### Task details
Copy each line of the entries below that contains the string "knee".

### Records supplied
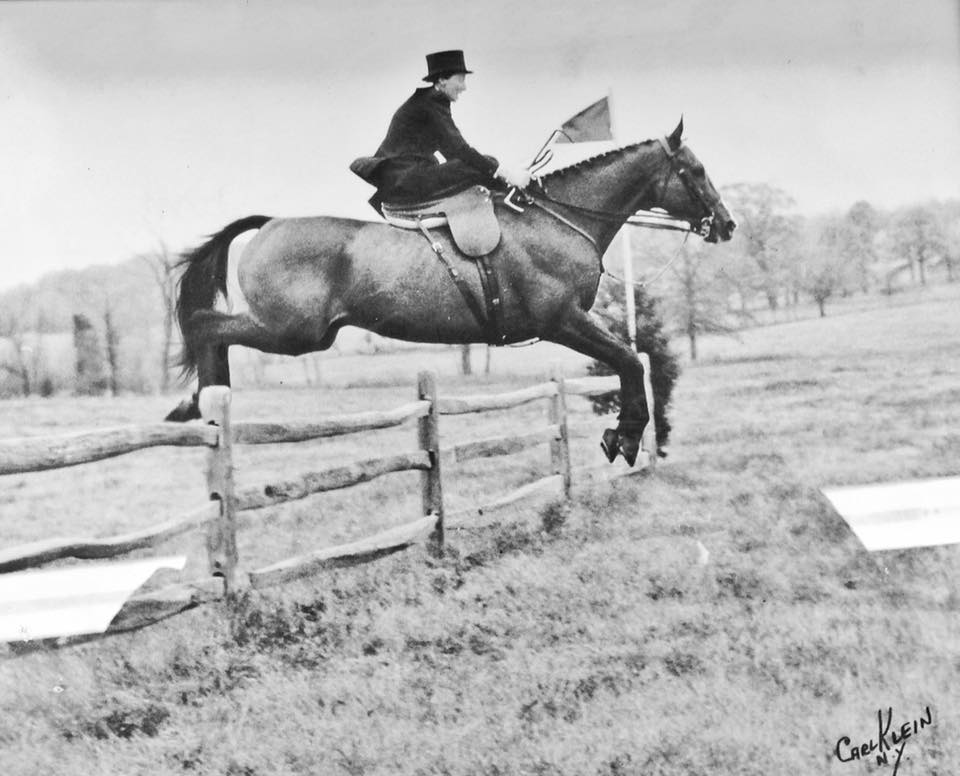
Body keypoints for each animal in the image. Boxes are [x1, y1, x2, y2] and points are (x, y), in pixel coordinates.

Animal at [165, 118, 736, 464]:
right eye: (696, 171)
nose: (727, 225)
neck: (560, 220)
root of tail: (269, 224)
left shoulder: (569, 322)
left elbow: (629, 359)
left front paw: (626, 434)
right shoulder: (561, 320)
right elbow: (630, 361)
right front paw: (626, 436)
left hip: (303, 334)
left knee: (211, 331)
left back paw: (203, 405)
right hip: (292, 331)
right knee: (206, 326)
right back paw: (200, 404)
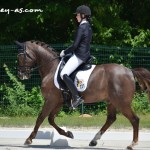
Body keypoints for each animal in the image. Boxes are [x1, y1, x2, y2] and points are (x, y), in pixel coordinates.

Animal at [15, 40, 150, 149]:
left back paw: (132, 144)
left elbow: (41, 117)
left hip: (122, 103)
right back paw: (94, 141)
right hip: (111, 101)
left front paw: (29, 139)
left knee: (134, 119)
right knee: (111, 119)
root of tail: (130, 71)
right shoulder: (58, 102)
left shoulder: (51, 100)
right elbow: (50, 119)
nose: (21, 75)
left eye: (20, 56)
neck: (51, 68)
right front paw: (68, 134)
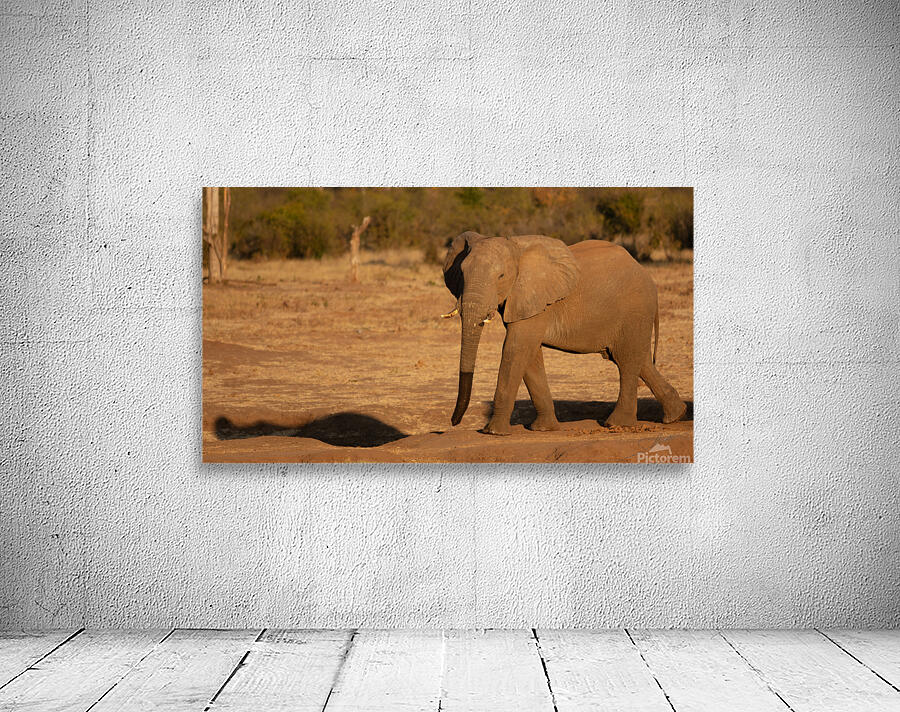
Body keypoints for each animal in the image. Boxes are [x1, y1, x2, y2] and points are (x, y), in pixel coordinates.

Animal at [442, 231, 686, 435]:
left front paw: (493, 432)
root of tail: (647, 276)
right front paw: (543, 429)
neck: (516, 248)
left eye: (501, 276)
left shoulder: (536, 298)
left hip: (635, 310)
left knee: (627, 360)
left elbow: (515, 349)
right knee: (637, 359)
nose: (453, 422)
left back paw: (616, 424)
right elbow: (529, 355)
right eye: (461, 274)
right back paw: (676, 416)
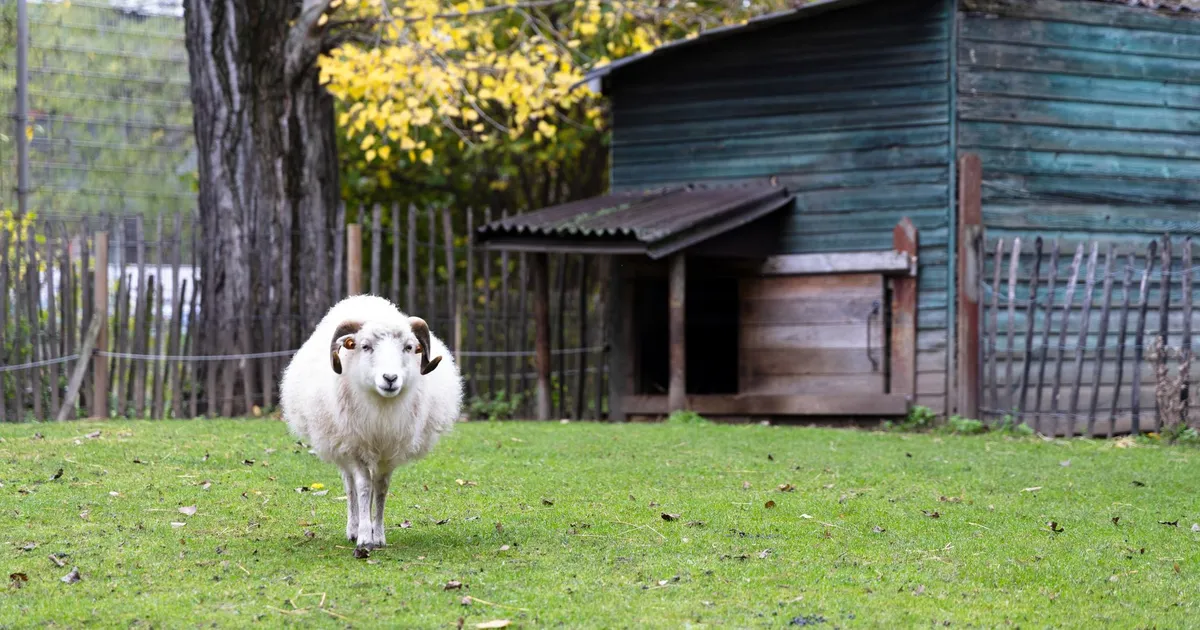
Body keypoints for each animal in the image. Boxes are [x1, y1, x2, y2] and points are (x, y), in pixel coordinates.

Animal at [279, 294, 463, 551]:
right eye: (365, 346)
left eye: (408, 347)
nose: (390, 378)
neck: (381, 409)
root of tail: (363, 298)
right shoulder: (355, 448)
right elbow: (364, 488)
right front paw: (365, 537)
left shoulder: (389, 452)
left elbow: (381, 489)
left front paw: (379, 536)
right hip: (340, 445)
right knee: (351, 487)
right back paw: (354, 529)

### Answer area
left knee: (211, 331)
right knee: (206, 326)
left knee: (134, 119)
right knee: (111, 119)
left knee: (627, 360)
right knee: (637, 359)
right knee: (351, 487)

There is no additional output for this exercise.